# Extracted material:

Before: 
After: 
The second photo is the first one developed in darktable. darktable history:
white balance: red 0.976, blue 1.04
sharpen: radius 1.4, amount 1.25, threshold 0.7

# Exercise:
Rewrite every line of the records above as a JSON list of strings, one string per line, and leave out any blank lines.

# Reply to the exercise:
[
  "Before: ",
  "After: ",
  "The second photo is the first one developed in darktable. darktable history:",
  "white balance: red 0.976, blue 1.04",
  "sharpen: radius 1.4, amount 1.25, threshold 0.7"
]